Segment Start: Data for this exercise

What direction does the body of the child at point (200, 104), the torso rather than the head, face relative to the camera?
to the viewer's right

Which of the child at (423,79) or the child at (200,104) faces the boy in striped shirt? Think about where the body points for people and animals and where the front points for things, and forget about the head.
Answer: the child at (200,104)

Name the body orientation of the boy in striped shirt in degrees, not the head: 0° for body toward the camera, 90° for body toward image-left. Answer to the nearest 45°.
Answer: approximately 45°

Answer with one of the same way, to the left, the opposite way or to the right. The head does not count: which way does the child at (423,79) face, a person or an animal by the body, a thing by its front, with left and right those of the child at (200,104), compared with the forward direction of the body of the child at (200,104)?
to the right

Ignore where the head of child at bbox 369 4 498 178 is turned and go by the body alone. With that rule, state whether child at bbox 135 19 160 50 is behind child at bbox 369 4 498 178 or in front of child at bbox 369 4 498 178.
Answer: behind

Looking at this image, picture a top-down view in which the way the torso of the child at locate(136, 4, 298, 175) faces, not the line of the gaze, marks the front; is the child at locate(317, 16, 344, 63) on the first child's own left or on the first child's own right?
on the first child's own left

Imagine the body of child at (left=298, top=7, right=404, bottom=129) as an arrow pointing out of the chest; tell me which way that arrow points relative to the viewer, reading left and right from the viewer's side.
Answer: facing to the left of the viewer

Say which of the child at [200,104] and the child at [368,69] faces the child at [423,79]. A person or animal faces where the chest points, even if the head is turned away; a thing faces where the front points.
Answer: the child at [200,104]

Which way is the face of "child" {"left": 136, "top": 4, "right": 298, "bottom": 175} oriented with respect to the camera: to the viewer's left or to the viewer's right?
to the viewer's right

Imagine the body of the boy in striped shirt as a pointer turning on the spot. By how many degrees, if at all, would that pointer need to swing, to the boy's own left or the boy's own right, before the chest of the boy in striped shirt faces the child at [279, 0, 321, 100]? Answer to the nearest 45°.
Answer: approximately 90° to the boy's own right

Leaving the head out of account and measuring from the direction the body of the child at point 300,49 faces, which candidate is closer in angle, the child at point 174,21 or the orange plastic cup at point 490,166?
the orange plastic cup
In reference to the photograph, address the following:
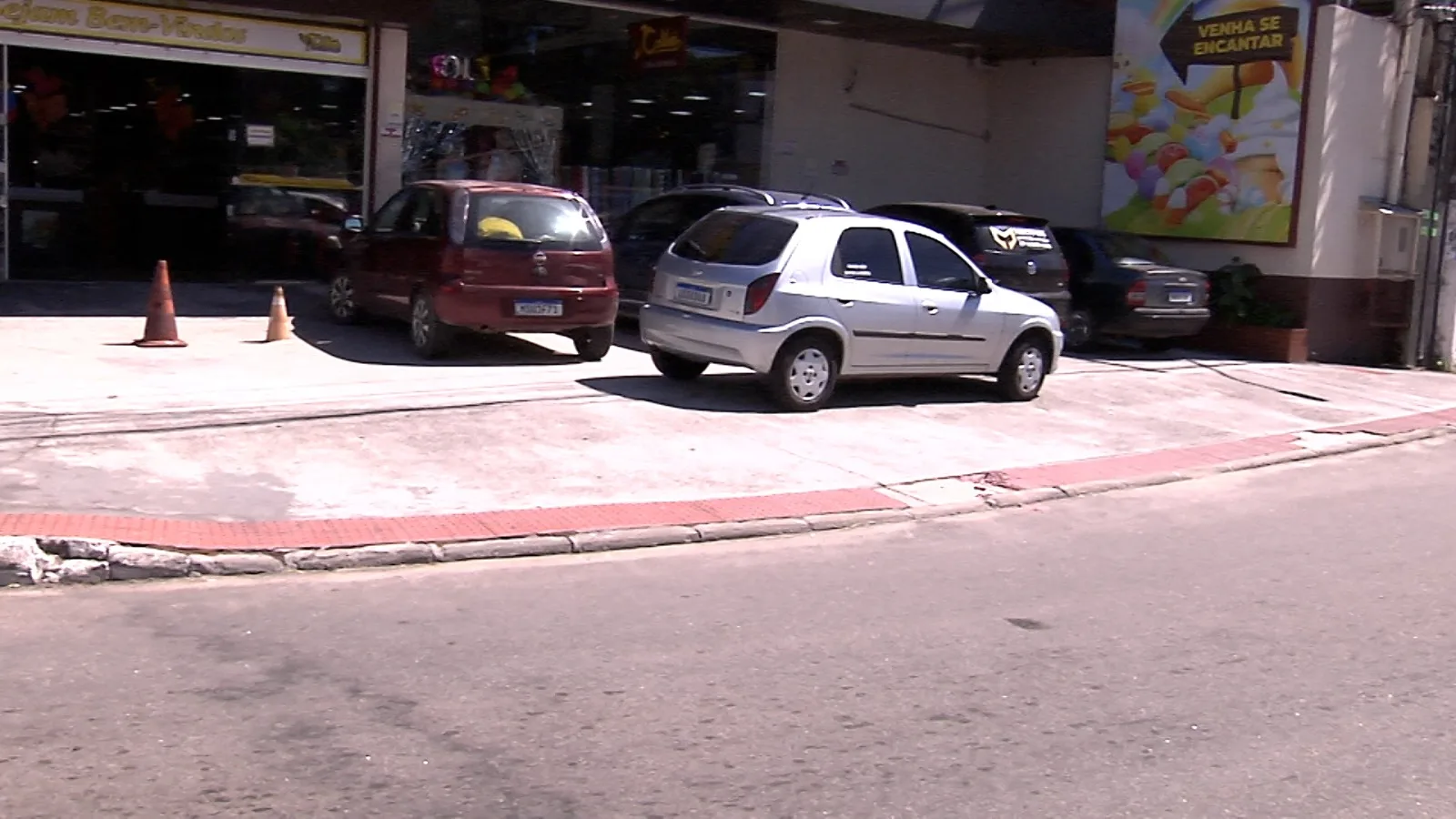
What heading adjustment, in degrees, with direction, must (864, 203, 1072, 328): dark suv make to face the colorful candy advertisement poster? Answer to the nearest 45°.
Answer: approximately 90° to its right

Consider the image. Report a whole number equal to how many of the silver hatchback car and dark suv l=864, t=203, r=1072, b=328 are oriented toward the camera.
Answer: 0

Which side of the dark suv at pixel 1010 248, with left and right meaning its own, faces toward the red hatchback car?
left

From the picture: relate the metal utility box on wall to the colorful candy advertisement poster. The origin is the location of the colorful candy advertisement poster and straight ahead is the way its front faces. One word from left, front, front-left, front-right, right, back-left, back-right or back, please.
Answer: left

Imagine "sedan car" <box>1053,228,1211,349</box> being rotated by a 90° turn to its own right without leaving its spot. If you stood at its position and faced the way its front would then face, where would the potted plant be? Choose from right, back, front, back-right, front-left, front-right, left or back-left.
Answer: front

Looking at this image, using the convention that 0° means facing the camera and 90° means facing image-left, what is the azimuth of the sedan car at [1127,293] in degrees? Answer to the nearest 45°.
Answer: approximately 135°

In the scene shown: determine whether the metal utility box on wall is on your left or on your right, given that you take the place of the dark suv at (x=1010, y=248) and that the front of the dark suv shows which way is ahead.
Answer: on your right

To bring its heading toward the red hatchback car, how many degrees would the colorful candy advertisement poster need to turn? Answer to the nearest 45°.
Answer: approximately 45° to its right

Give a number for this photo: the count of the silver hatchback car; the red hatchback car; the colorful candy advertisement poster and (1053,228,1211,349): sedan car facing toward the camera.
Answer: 1

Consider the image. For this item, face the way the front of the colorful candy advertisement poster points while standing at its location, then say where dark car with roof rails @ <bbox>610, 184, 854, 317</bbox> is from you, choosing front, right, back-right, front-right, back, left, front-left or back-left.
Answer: front-right

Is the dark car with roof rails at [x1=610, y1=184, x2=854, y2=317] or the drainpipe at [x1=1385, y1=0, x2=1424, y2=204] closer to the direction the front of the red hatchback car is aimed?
the dark car with roof rails

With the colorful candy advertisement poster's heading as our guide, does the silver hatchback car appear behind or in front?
in front

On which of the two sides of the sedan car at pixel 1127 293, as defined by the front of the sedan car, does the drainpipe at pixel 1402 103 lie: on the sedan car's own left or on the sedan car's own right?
on the sedan car's own right

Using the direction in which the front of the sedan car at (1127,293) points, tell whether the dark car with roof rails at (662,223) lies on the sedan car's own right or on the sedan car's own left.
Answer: on the sedan car's own left

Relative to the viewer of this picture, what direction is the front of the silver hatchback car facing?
facing away from the viewer and to the right of the viewer

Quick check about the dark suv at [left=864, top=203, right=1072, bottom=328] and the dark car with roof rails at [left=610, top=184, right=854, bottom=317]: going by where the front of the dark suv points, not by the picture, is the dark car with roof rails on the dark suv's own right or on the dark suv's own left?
on the dark suv's own left

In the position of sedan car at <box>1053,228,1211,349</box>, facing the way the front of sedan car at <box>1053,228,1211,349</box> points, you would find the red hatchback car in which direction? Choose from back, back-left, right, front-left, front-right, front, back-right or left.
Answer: left

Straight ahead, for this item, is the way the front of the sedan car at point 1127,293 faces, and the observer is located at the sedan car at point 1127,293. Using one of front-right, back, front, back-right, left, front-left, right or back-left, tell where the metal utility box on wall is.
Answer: right

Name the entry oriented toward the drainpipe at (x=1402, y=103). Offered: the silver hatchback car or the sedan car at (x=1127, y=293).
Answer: the silver hatchback car
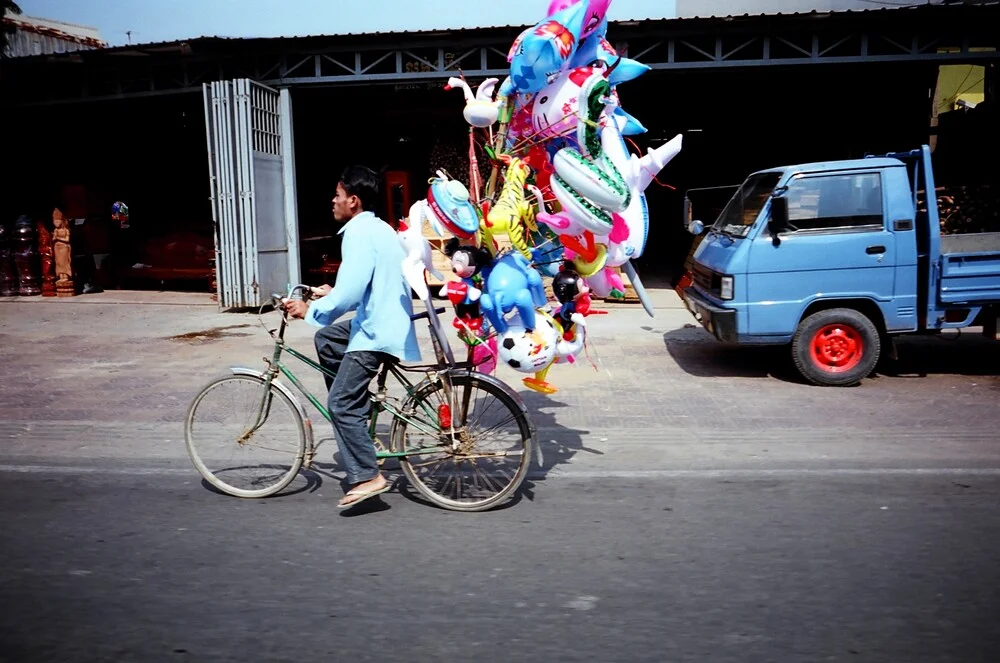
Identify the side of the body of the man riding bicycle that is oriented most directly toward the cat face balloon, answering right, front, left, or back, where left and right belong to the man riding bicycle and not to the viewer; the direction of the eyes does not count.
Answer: back

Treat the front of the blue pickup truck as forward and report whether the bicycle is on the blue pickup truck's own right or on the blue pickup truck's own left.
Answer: on the blue pickup truck's own left

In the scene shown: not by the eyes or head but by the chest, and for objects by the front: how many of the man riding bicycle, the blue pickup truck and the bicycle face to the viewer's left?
3

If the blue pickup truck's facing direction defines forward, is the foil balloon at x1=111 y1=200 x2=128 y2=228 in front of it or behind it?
in front

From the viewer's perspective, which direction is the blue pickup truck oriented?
to the viewer's left

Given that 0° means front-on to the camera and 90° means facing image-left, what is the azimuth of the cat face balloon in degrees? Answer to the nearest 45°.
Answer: approximately 45°

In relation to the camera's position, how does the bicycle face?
facing to the left of the viewer

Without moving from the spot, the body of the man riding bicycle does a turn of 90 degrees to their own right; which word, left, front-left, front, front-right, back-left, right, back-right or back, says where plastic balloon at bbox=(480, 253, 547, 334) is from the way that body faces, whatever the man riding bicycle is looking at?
right

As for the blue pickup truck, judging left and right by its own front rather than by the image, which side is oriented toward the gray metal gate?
front

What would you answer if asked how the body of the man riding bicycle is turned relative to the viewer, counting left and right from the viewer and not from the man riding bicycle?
facing to the left of the viewer

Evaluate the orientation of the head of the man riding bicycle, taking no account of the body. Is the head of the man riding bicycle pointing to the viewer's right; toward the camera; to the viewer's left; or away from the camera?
to the viewer's left
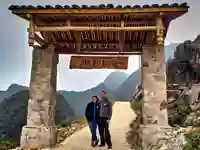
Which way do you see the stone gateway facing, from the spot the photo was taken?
facing the viewer

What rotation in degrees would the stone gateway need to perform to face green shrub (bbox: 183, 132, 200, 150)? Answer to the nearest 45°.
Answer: approximately 45° to its left

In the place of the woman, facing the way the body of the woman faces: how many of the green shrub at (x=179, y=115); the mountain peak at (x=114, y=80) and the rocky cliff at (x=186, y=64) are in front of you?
0

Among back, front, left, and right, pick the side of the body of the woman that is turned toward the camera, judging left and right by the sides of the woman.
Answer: front

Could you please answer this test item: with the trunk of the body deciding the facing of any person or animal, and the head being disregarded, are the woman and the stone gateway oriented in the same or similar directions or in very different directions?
same or similar directions

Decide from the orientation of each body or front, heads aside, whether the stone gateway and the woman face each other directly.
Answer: no

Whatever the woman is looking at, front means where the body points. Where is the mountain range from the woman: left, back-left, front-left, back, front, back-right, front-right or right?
back

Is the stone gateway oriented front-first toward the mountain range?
no

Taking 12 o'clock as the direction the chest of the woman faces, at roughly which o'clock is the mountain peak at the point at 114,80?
The mountain peak is roughly at 6 o'clock from the woman.

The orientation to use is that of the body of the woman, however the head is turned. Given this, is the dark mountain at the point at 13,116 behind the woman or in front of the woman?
behind

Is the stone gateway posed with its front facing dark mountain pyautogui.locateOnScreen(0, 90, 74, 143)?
no

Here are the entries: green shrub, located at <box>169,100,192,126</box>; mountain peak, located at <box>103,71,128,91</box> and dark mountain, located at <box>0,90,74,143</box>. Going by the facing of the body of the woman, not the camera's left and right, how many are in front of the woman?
0

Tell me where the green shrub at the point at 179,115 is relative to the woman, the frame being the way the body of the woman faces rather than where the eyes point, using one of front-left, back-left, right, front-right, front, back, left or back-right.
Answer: back-left
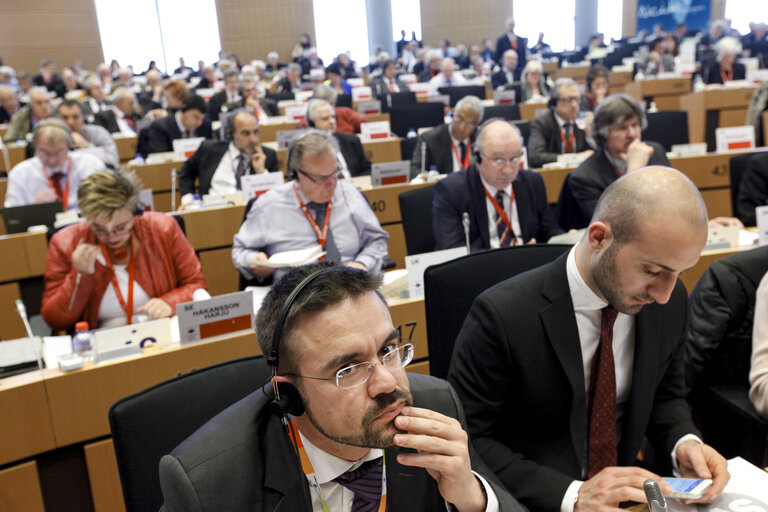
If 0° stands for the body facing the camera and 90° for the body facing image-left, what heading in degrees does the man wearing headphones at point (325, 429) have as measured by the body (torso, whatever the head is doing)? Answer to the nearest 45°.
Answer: approximately 315°

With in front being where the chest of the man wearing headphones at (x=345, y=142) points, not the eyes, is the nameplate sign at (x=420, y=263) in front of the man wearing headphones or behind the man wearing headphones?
in front

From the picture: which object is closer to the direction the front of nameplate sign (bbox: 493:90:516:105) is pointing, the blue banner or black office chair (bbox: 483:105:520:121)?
the black office chair

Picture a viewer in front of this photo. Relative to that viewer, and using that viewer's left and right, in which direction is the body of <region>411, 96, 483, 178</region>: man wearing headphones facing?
facing the viewer and to the right of the viewer

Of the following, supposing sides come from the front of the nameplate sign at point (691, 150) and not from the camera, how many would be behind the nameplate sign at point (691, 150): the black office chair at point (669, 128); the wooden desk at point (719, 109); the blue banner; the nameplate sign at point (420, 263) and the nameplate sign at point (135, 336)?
3

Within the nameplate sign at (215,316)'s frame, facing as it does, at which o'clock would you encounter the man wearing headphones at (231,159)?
The man wearing headphones is roughly at 6 o'clock from the nameplate sign.

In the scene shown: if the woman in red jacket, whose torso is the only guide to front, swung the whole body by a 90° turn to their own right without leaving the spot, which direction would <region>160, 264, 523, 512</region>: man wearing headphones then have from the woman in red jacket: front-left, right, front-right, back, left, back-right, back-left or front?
left

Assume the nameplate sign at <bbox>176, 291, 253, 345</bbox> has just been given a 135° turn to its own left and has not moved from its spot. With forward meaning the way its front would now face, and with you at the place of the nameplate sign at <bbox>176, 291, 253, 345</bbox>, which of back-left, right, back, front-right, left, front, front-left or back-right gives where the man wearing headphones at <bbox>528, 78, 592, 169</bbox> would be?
front

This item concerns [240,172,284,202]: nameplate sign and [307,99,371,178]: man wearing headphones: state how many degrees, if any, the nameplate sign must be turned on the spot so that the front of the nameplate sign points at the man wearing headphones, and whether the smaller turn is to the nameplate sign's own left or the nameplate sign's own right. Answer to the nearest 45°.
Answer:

Segment End: Data for this exercise

What is required → Please retype, exactly as written, every line from the line containing "Of the following, supposing" through the last line of the records above, including both of those lines, and nothing else.

Problem solution →
Of the following, supposing sides come from the front of the nameplate sign at point (691, 150) and not from the camera, how many would be behind the nameplate sign at point (691, 150): the black office chair at point (669, 128); the wooden desk at point (719, 109); the blue banner; the nameplate sign at point (420, 263) and the nameplate sign at point (135, 336)?
3

Within the nameplate sign at (215,316)'s frame, facing as it does, at which o'clock would you encounter the man wearing headphones at (231,159)?
The man wearing headphones is roughly at 6 o'clock from the nameplate sign.

In the scene shown: if the woman in red jacket, whose torso is the only guide to front, swung the whole body by a 90° turn to their own right without leaving the spot, which direction would <region>160, 264, 523, 512</region>: man wearing headphones then have from the woman in red jacket: front-left, right, front-right, back, left, back-right, back-left or front?
left

Assume the nameplate sign at <bbox>176, 291, 253, 345</bbox> has just been given a 135° turn to its own left and has not moved from its spot. With forward meaning the way its front would now face, and with you at the place of the nameplate sign at <bbox>176, 291, 253, 345</bbox>, which of back-left, right, back, front-right, left, front, front-left or back-right gives where the man wearing headphones at <bbox>528, 78, 592, 169</bbox> would be?
front

This item concerns [240,172,284,202]: nameplate sign and [307,99,371,178]: man wearing headphones: state how many degrees, if any, the nameplate sign must be turned on the spot so that the front of the nameplate sign points at the man wearing headphones, and whether the smaller turn is to the nameplate sign's own left or the nameplate sign's own right. Answer to the nearest 45°.
Answer:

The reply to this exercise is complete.